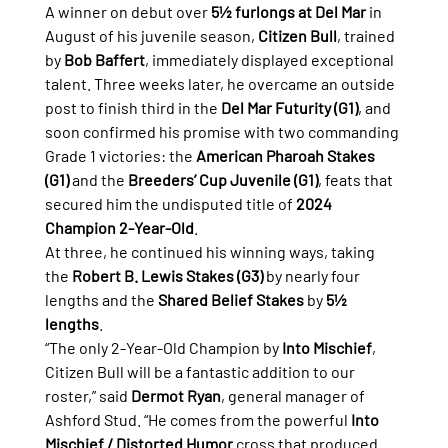
A winner on debut over 
5½ furlongs at Del Mar
 in 
August of his juvenile season, 
Citizen Bull
, trained 
by 
Bob Baffert
, immediately displayed exceptional 
talent. Three weeks later, he overcame an outside 
post to finish third in the 
Del Mar Futurity (G1)
, and 
soon confirmed his promise with two commanding 
Grade 1 victories: the 
American Pharoah Stakes 
(G1)
 and the 
Breeders’ Cup Juvenile (G1)
, feats that 
secured him the undisputed title of 
2024 
Champion 2-Year-Old
.
At three, he continued his winning ways, taking 
the 
Robert B. Lewis Stakes (G3)
 by nearly four 
lengths and the 
Shared Belief Stakes
 by 
5½ 
lengths
.
“The only 2-Year-Old Champion by 
Into Mischief
, 
Citizen Bull will be a fantastic addition to our 
roster,” said 
Dermot Ryan
, general manager of 
Ashford Stud. “He comes from the powerful 
Into 
Mischief / Distorted Humor
 cross that produced 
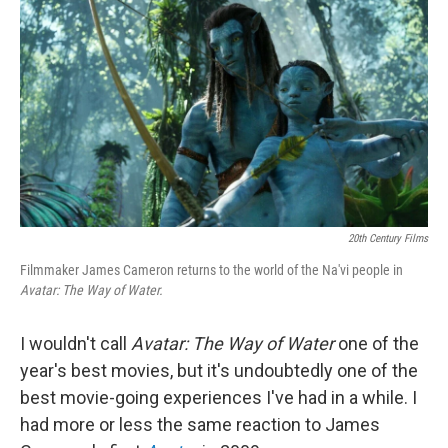
o
r
I
k
n
20th Century Films
Filmmaker James Cameron returns to the world of the Na'vi people in
Avatar: The Way of Water.
I wouldn't call
Avatar: The Way of Water
one of the
year's best movies, but it's undoubtedly one of the
best movie-going experiences I've had in a while. I
had more or less the same reaction to James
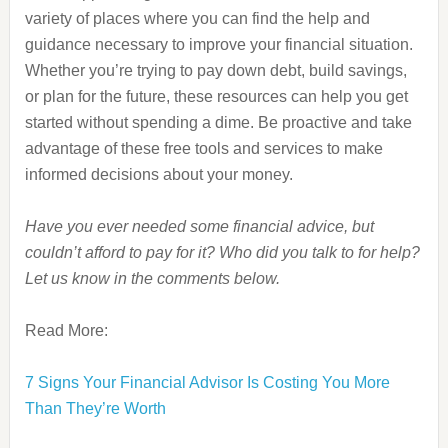
variety of places where you can find the help and
guidance necessary to improve your financial situation.
Whether you’re trying to pay down debt, build savings,
or plan for the future, these resources can help you get
started without spending a dime. Be proactive and take
advantage of these free tools and services to make
informed decisions about your money.
Have you ever needed some financial advice, but
couldn’t afford to pay for it? Who did you talk to for help?
Let us know in the comments below.
Read More:
7 Signs Your Financial Advisor Is Costing You More
Than They’re Worth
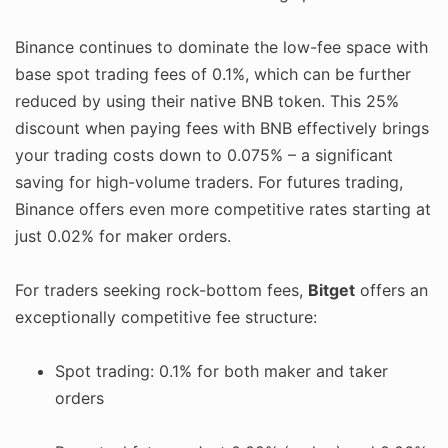
Binance continues to dominate the low-fee space with
base spot trading fees of 0.1%, which can be further
reduced by using their native BNB token. This 25%
discount when paying fees with BNB effectively brings
your trading costs down to 0.075% – a significant
saving for high-volume traders. For futures trading,
Binance offers even more competitive rates starting at
just 0.02% for maker orders.
For traders seeking rock-bottom fees,
Bitget
offers an
exceptionally competitive fee structure:
Spot trading: 0.1% for both maker and taker
orders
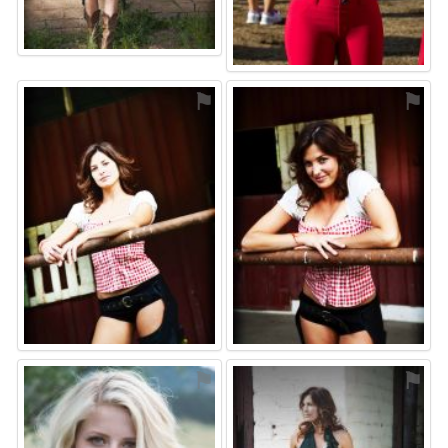
⚑
⚑
⚑
⚑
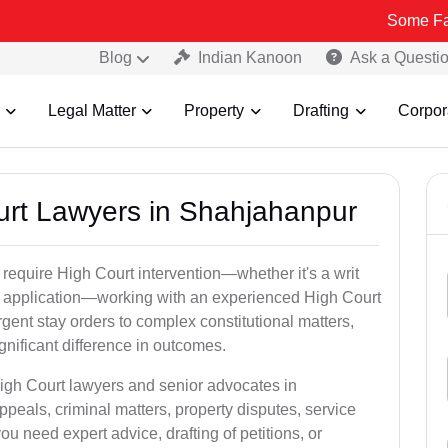
Some Fake and Frau
Blog
Indian Kanoon
Ask a Questi
Legal Matter
Property
Drafting
Corpor
ourt Lawyers in Shahjahanpur
 require High Court intervention—whether it's a writ
bail application—working with an experienced High Court
gent stay orders to complex constitutional matters,
gnificant difference in outcomes.
High Court lawyers and senior advocates in
eals, criminal matters, property disputes, service
 need expert advice, drafting of petitions, or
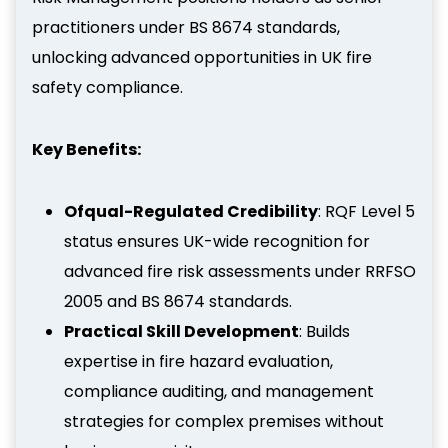
practitioners under BS 8674 standards,
unlocking advanced opportunities in UK fire
safety compliance.
Key Benefits:
Ofqual-Regulated Credibility
: RQF Level 5
status ensures UK-wide recognition for
advanced fire risk assessments under RRFSO
2005 and BS 8674 standards.
Practical Skill Development
: Builds
expertise in fire hazard evaluation,
compliance auditing, and management
strategies for complex premises without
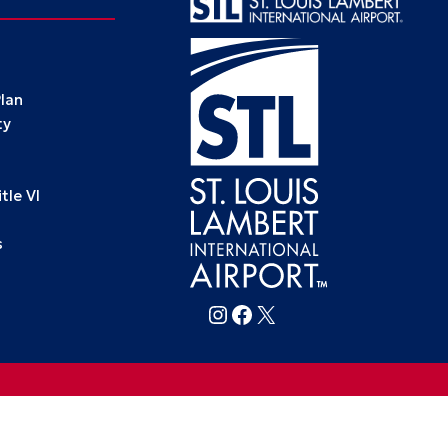
Plan
ty
le VI
s
Follow FlySTL on Instagram
Follow FlySTL on Facebook
Follow FlySTL on X (formerly Twitter)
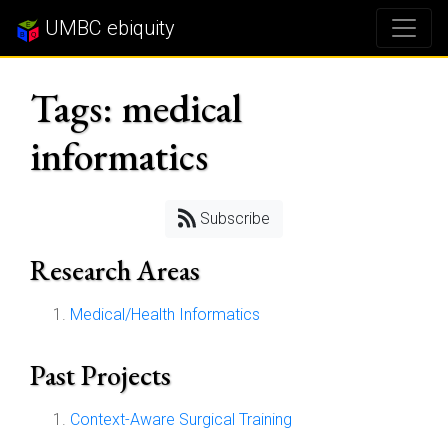
UMBC ebiquity
Tags: medical
informatics
Subscribe
Research Areas
Medical/Health Informatics
Past Projects
Context-Aware Surgical Training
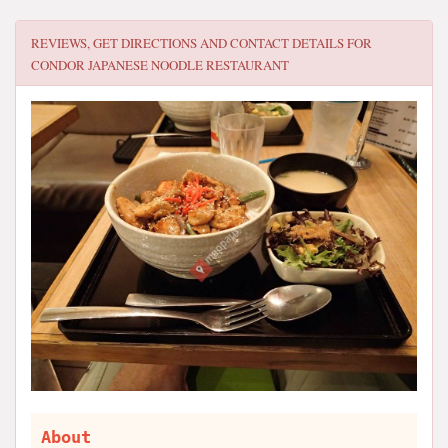
REVIEWS, GET DIRECTIONS AND CONTACT DETAILS FOR
CONDOR JAPANESE NOODLE RESTAURANT
About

────────

■ **Task description**: Copy out every line of text in the material above, in its original order and wording, and leave the pictures out of your answer.

■ **Exercise response**:
A winner on debut over 
5½ furlongs at Del Mar
 in 
August of his juvenile season, 
Citizen Bull
, trained 
by 
Bob Baffert
, immediately displayed exceptional 
talent. Three weeks later, he overcame an outside 
post to finish third in the 
Del Mar Futurity (G1)
, and 
soon confirmed his promise with two commanding 
Grade 1 victories: the 
American Pharoah Stakes 
(G1)
 and the 
Breeders’ Cup Juvenile (G1)
, feats that 
secured him the undisputed title of 
2024 
Champion 2-Year-Old
.
At three, he continued his winning ways, taking 
the 
Robert B. Lewis Stakes (G3)
 by nearly four 
lengths and the 
Shared Belief Stakes
 by 
5½ 
lengths
.
“The only 2-Year-Old Champion by 
Into Mischief
, 
Citizen Bull will be a fantastic addition to our 
roster,” said 
Dermot Ryan
, general manager of 
Ashford Stud. “He comes from the powerful 
Into 
Mischief / Distorted Humor
 cross that produced 
o
r
I
k
n
20th Century Films
Filmmaker James Cameron returns to the world of the Na'vi people in
Avatar: The Way of Water.
I wouldn't call
Avatar: The Way of Water
one of the
year's best movies, but it's undoubtedly one of the
best movie-going experiences I've had in a while. I
had more or less the same reaction to James
variety of places where you can find the help and
guidance necessary to improve your financial situation.
Whether you’re trying to pay down debt, build savings,
or plan for the future, these resources can help you get
started without spending a dime. Be proactive and take
advantage of these free tools and services to make
informed decisions about your money.
Have you ever needed some financial advice, but
couldn’t afford to pay for it? Who did you talk to for help?
Let us know in the comments below.
Read More:
7 Signs Your Financial Advisor Is Costing You More
Than They’re Worth
Binance continues to dominate the low-fee space with
base spot trading fees of 0.1%, which can be further
reduced by using their native BNB token. This 25%
discount when paying fees with BNB effectively brings
your trading costs down to 0.075% – a significant
saving for high-volume traders. For futures trading,
Binance offers even more competitive rates starting at
just 0.02% for maker orders.
For traders seeking rock-bottom fees,
Bitget
offers an
exceptionally competitive fee structure:
Spot trading: 0.1% for both maker and taker
orders
⚑
⚑
⚑
⚑
Some Fake and Frau
Blog
Indian Kanoon
Ask a Questi
Legal Matter
Property
Drafting
Corpor
ourt Lawyers in Shahjahanpur
 require High Court intervention—whether it's a writ
bail application—working with an experienced High Court
gent stay orders to complex constitutional matters,
gnificant difference in outcomes.
High Court lawyers and senior advocates in
eals, criminal matters, property disputes, service
 need expert advice, drafting of petitions, or
practitioners under BS 8674 standards,
unlocking advanced opportunities in UK fire
safety compliance.
Key Benefits:
Ofqual-Regulated Credibility
: RQF Level 5
status ensures UK-wide recognition for
advanced fire risk assessments under RRFSO
2005 and BS 8674 standards.
Practical Skill Development
: Builds
expertise in fire hazard evaluation,
compliance auditing, and management
strategies for complex premises without
Plan
ty
le VI
s
Follow FlySTL on Instagram
Follow FlySTL on Facebook
Follow FlySTL on X (formerly Twitter)
UMBC ebiquity
Tags: medical
informatics
Subscribe
Research Areas
Medical/Health Informatics
Past Projects
Context-Aware Surgical Training
REVIEWS, GET DIRECTIONS AND CONTACT DETAILS FOR
CONDOR JAPANESE NOODLE RESTAURANT
About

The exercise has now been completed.